What a car!...what a result :argie:

Its always a pleasure reading and seeing your projects Kostas :wave:


----------



## MattOz (May 15, 2007)

Wow. Simply stunning. Love the 507 and also the Porsche 904 and the reflection of the Lamborghini Miura SV! Great work Kostas


----------



## cbr6fs (Aug 15, 2011)

Fantastic, is it in Athens?


----------



## kos (Jun 19, 2008)

poli oreo


----------



## Black.MB (Aug 22, 2012)

Top job on awesome car:thumb:


----------



## Spyco (Mar 24, 2011)

cbr6fs said:


> Fantastic, is it in Athens?


Yes I am based in Athens.


----------



## dazzlecar (Sep 5, 2011)

Simply beautiful work and finish.Well done!


----------



## Guitarjon (Jul 13, 2012)

Wow, a very special car there.
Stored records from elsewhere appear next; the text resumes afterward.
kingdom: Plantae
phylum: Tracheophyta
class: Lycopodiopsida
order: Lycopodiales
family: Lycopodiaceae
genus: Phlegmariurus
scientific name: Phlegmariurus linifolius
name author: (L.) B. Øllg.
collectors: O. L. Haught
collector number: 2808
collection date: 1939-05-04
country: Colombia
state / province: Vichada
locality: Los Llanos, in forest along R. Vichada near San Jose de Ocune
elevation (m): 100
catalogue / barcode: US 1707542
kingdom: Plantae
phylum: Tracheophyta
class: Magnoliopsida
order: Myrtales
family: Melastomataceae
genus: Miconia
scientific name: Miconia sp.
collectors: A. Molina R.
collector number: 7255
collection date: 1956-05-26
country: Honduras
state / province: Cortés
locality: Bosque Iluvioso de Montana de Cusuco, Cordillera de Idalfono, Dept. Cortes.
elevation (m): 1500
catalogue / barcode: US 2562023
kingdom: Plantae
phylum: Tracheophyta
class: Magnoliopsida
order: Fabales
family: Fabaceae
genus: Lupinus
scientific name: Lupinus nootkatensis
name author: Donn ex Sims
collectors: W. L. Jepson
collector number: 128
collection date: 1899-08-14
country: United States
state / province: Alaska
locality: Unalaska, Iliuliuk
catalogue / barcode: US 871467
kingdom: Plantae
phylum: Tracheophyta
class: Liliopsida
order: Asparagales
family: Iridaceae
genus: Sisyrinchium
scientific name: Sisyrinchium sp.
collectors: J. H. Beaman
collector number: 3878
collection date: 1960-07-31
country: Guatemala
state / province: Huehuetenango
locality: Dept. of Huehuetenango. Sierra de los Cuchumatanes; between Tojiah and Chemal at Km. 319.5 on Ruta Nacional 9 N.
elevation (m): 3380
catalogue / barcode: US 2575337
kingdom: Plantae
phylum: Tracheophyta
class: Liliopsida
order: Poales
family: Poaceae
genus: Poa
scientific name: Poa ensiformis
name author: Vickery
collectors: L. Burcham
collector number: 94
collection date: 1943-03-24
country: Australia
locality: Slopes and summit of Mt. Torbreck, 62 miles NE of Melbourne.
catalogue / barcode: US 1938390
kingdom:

At first I thought ou had got it confused with some sort of pugeot.


----------



## mad3lin (Jan 9, 2012)

Nice work.


----------



## than00liz. (Sep 20, 2012)

Special job...


----------



## 123quackers (Jan 29, 2009)

beautiful car :argie::argie:

but so is the others hiding around in that garage!! 

I spy with my little eye, second picture red/gold Lamborghini Miura me thinks? 3 x 911 early ones and 904 :thumb:

what else you fiddling with in there over the coming months


----------



## -Raven- (Aug 26, 2010)

This one looks absolutely stunning Kostas! Well done mate! 

I bet it would be a great car to drive as well!


----------



## Browser (Oct 11, 2009)

That car looks amazing great finish too!


----------



## Autoglym (Apr 10, 2008)

Love the 507, we were asked to give John Surtees' the once over prior to it being shown at Windsor last year. He's had it since new and is in great condition.


----------



## wleszczynski (May 10, 2012)

*Windshield*

Hi Spyco

Stunning piece of work on an amazing car. Congrats!

Can you please tell me what product did you use to polish the windshield?

Many thanks!


----------



## UBRWGN (Nov 25, 2007)

:argie: Brilliant car, brilliant finish.


----------



## Pavlosgreece (May 19, 2011)

Gorgeous car - gorgeous work!


----------